To evaluate a multi-step retrieval RAG system compared to a single-step approach, you must track both intermediate retrieval performance and the interplay between steps, in addition to final answer quality. In a single-step system, you primarily measure the relevance of retrieved documents and the correctness of the final answer. For multi-step systems, you need to assess how each retrieval iteration refines the context, whether intermediate steps correct errors or introduce new ones, and how these cumulative steps impact the final output. This requires granular metrics at each stage (e.g., precision of retrieved documents per step) alongside end-to-end metrics like answer accuracy.
For example, consider a multi-step system that first retrieves broad background documents and then performs a second retrieval focused on specific details. You would measure the relevance of documents in the first step (e.g., 80% precision) and whether the second step successfully narrows to higher-precision results (e.g., 95%). If the final answer is incorrect despite high late-stage retrieval scores, you might discover the first step missed a critical source, propagating errors. In contrast, a single-step system’s evaluation would focus solely on whether its one retrieval captured sufficient context to generate a correct answer, without diagnosing hierarchical failures.

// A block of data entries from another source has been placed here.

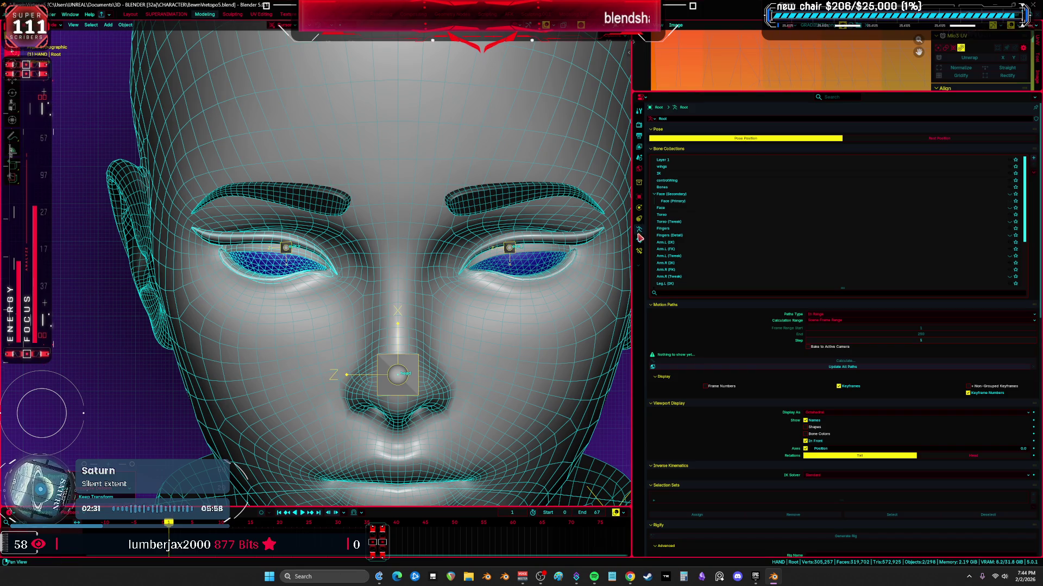
click(314, 257)
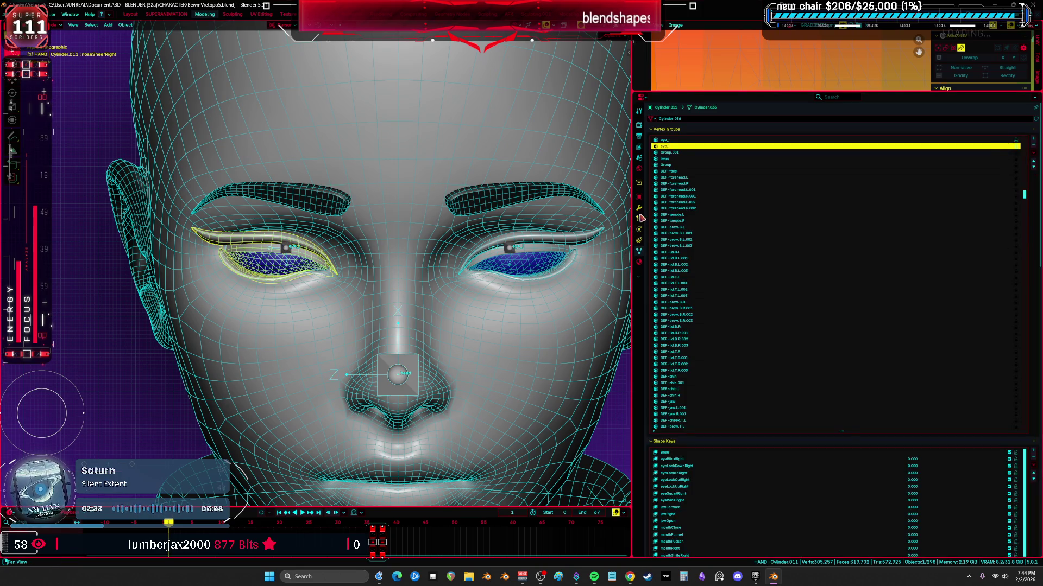
click(638, 208)
click(289, 250)
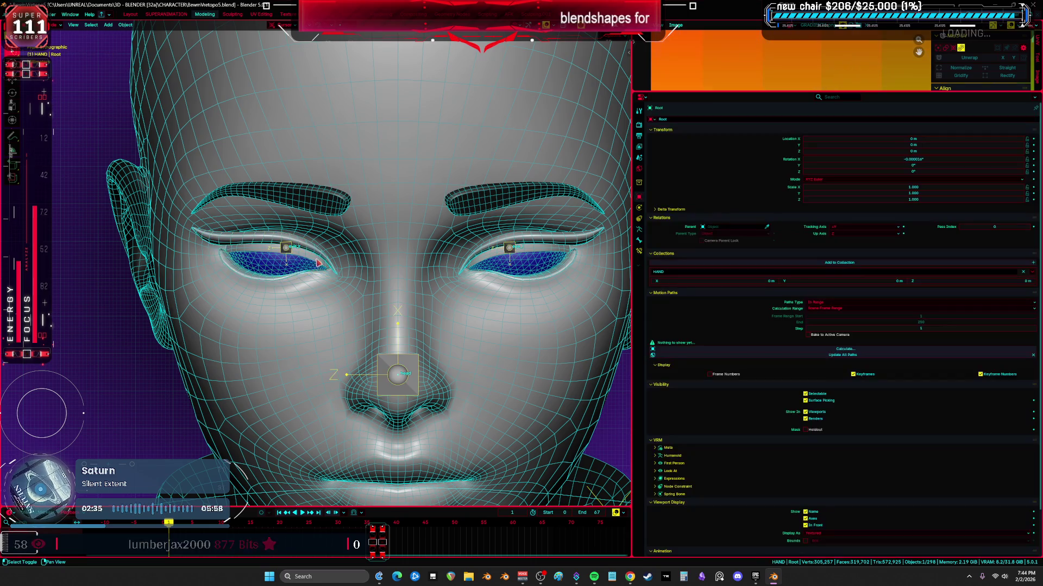
- In Weight Paint mode, lock the other vertex groups and paint eye-bone weight onto the eye piece
key(ctrl+Tab)
click(286, 247)
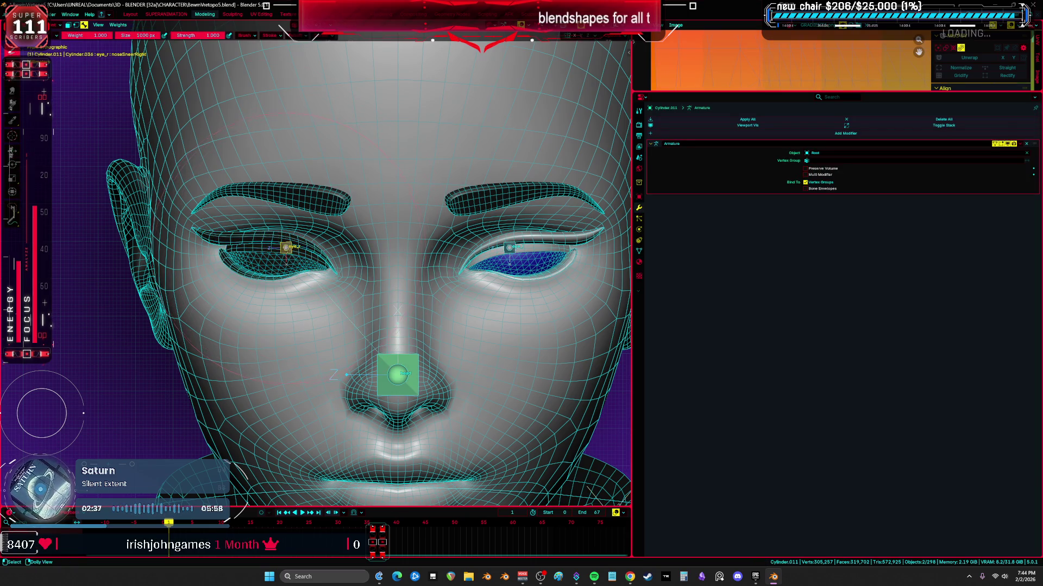
ctrl+click(221, 256)
ctrl+click(222, 254)
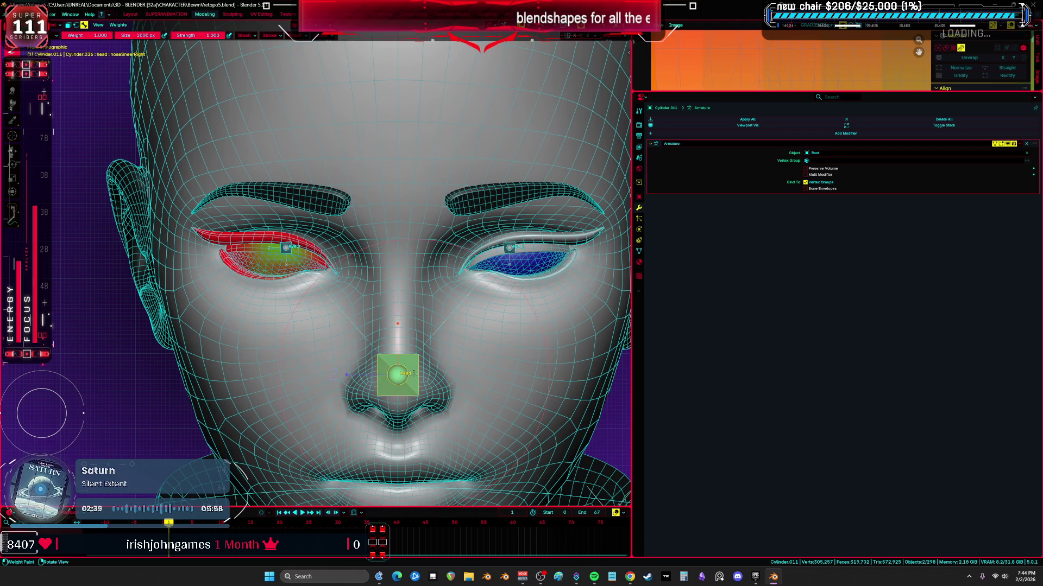
key(k)
click(420, 336)
ctrl+click(222, 254)
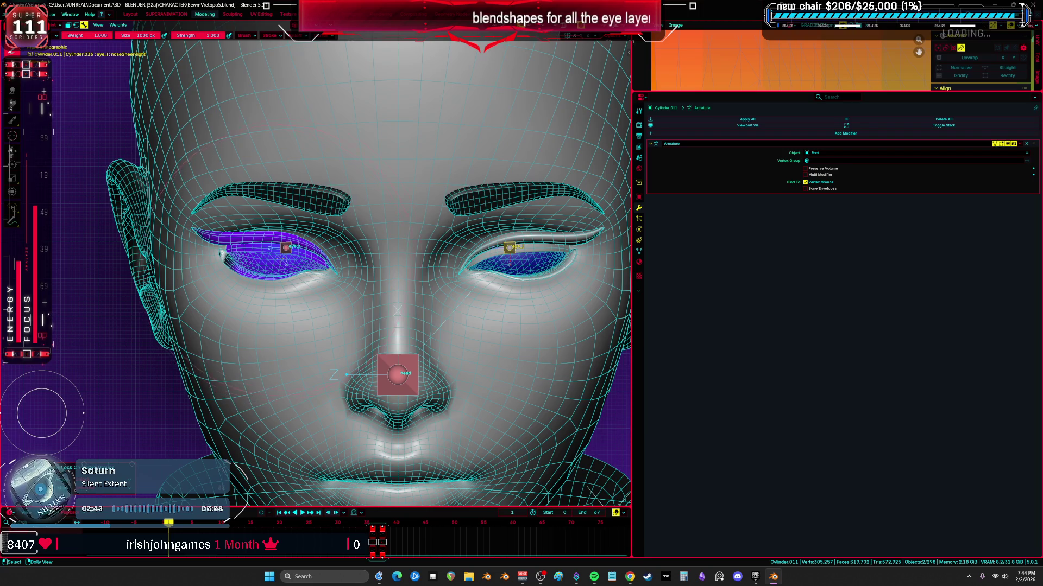
key(k)
click(289, 202)
right_click(253, 248)
click(222, 256)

The evaluation framework must also account for efficiency trade-offs. Multi-step systems might achieve higher final accuracy but require monitoring for redundant retrievals or unnecessary complexity. For instance, a three-step process where the second retrieval adds no new information could be optimized. In single-step systems, evaluation focuses on balancing retrieval breadth (to avoid missing key data) with computational cost. Both approaches require end-task metrics like answer correctness, but multi-step systems demand additional instrumentation to validate the value of each intermediate decision, ensuring the added complexity improves results rather than introducing noise.